EXERCISE INSTRUCTIONS:
Restate exactly the lines that run from the start of the records below to the line containing "M/F: NA / NA |", counting both ends, and nothing else; pictures stay out.

GIVEN RECORDS:

■ ■ ■

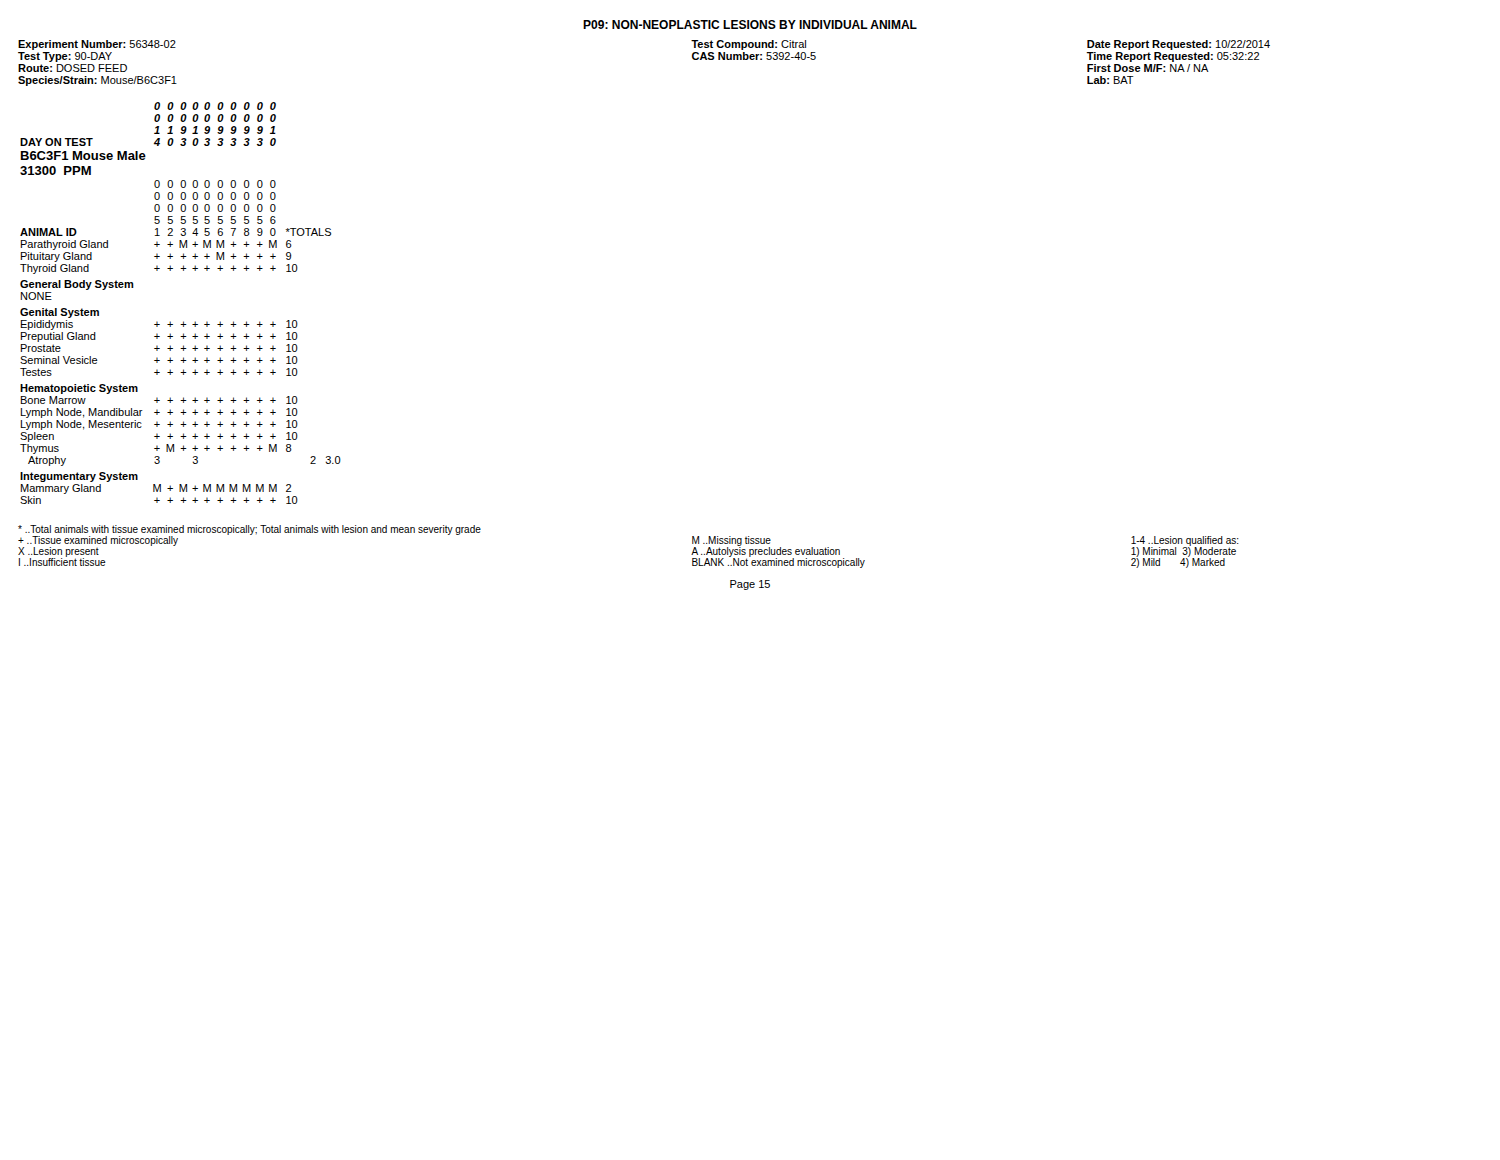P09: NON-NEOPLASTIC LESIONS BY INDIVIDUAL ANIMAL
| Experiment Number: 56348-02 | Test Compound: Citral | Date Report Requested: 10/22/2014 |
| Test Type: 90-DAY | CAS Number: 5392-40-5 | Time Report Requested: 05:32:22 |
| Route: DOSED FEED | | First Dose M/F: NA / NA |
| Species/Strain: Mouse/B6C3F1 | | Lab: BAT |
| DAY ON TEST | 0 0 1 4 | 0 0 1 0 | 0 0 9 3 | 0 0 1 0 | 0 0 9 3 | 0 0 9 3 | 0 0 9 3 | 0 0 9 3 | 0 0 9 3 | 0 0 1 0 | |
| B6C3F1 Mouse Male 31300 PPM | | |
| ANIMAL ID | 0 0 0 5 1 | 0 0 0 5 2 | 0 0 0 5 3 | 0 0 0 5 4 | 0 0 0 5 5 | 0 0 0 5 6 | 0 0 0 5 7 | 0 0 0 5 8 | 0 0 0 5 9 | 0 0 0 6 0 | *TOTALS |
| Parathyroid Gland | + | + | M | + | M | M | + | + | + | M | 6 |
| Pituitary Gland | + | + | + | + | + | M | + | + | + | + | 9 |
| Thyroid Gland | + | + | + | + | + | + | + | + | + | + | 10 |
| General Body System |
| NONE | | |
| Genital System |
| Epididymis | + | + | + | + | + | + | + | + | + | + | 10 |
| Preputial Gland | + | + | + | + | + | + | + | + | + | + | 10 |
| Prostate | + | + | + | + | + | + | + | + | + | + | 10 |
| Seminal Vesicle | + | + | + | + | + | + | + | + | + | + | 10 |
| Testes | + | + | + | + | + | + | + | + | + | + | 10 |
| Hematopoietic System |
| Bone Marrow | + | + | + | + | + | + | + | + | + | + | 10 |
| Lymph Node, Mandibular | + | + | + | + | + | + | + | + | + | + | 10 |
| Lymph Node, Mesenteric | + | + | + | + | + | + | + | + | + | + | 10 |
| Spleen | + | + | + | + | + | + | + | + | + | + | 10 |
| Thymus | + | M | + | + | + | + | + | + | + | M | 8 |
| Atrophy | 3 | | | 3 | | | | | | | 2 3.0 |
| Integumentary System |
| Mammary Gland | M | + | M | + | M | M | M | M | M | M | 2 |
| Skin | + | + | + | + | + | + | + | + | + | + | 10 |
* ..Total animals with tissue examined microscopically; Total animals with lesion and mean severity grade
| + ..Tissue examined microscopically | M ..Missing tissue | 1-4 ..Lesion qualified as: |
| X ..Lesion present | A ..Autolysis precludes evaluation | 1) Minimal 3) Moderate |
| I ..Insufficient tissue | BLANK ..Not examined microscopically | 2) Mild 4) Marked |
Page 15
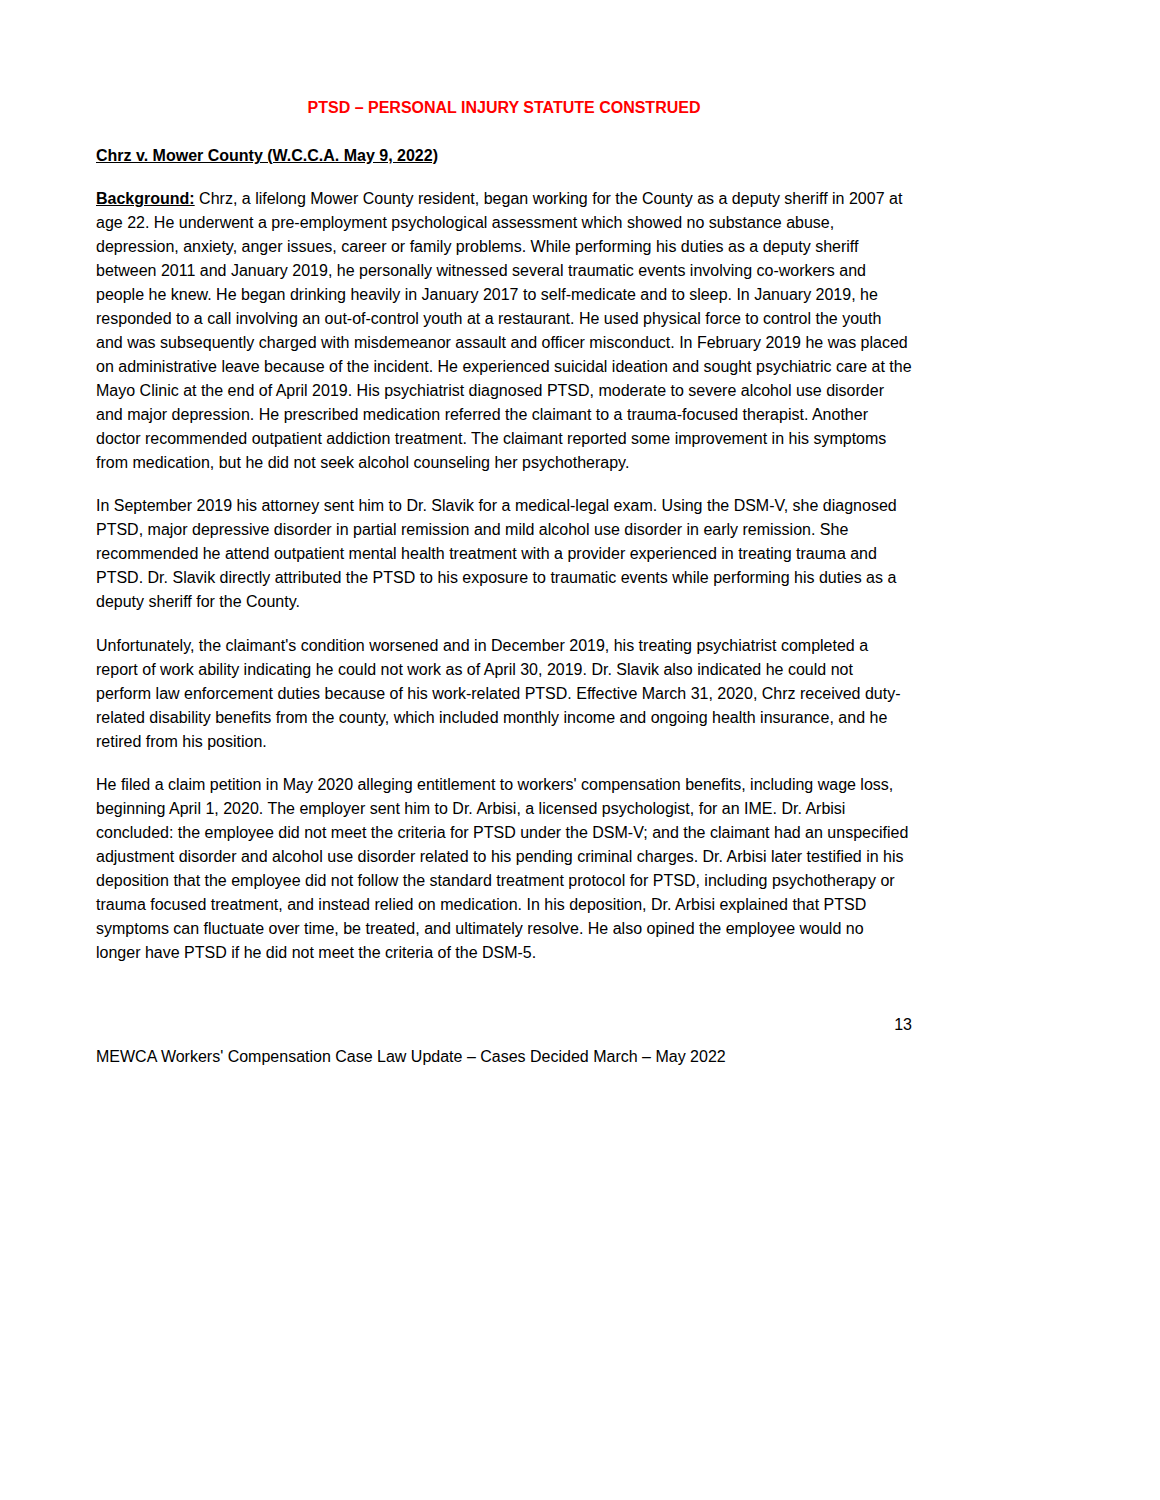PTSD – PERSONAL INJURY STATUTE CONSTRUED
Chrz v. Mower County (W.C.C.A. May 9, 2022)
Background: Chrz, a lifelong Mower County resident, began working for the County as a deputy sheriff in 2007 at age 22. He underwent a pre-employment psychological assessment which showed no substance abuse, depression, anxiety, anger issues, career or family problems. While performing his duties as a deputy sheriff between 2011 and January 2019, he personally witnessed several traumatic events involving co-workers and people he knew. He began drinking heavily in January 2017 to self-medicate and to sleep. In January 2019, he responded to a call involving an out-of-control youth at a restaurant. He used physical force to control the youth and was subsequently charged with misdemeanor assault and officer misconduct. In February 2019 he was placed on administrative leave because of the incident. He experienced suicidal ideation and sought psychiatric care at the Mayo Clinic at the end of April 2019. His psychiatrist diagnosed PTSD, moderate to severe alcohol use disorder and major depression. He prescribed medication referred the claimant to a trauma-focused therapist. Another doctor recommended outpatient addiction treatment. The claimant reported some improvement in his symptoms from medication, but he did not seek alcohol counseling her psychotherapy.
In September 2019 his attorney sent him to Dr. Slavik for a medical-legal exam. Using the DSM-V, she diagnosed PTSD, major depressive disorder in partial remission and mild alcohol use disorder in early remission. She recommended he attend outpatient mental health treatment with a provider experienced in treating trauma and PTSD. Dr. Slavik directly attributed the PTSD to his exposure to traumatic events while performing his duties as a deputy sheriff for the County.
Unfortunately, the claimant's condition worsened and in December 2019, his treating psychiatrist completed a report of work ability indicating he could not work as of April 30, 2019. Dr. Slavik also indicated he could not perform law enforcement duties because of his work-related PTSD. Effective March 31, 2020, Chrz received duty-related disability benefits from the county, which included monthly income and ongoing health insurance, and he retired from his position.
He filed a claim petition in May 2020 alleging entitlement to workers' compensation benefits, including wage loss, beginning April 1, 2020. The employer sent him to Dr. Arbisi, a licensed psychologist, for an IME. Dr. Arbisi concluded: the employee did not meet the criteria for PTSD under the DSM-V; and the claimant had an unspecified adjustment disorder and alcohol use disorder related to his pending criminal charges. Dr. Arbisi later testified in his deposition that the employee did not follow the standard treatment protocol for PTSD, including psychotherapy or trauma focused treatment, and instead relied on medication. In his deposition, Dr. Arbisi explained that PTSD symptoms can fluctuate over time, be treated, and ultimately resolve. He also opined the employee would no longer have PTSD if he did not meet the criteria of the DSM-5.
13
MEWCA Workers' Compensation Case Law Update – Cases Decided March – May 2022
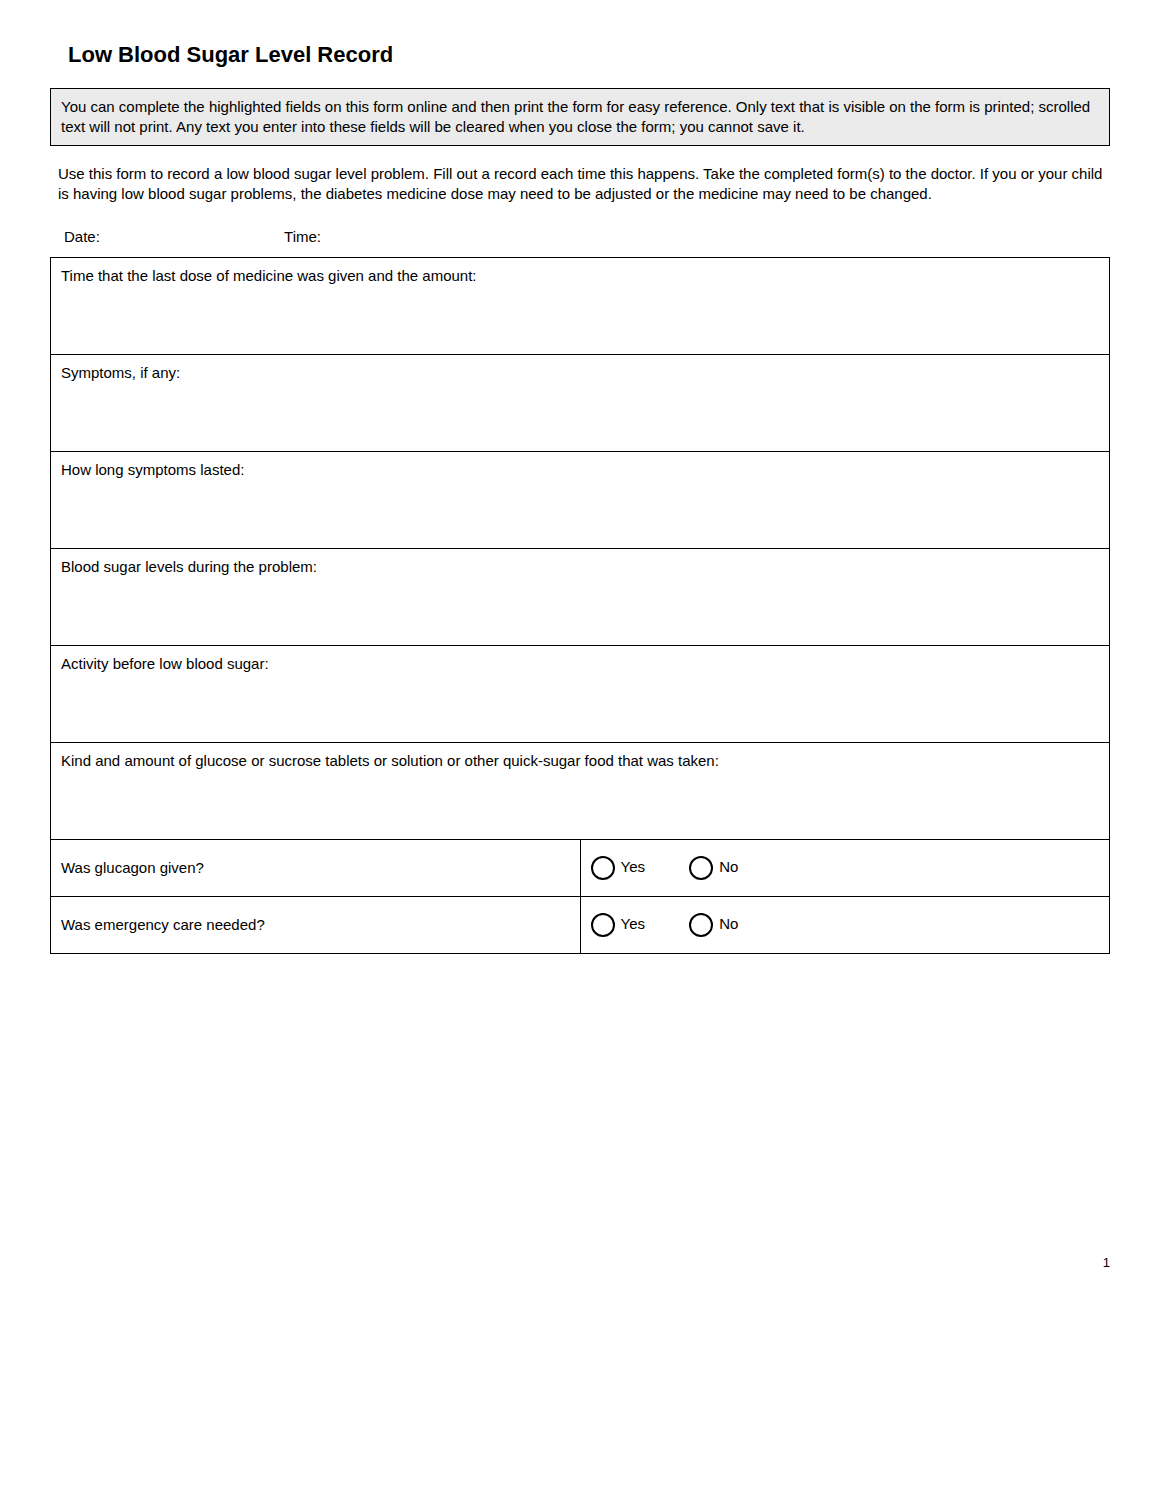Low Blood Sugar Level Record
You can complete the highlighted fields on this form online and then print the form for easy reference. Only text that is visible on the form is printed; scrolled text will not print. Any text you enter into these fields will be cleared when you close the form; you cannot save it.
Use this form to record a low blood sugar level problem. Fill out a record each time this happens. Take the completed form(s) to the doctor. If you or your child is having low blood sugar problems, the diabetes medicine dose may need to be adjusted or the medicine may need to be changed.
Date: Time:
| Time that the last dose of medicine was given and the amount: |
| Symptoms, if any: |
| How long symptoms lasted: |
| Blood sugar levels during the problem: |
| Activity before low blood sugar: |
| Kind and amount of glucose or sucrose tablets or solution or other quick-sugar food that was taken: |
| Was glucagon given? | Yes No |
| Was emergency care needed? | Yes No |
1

■ ■ ■

PROBLEM SOLUTION:
P09: NON-NEOPLASTIC LESIONS BY INDIVIDUAL ANIMAL
| Experiment Number: 56348-02 | Test Compound: Citral | Date Report Requested: 10/22/2014 |
| Test Type: 90-DAY | CAS Number: 5392-40-5 | Time Report Requested: 05:32:22 |
| Route: DOSED FEED | | First Dose M/F: NA / NA |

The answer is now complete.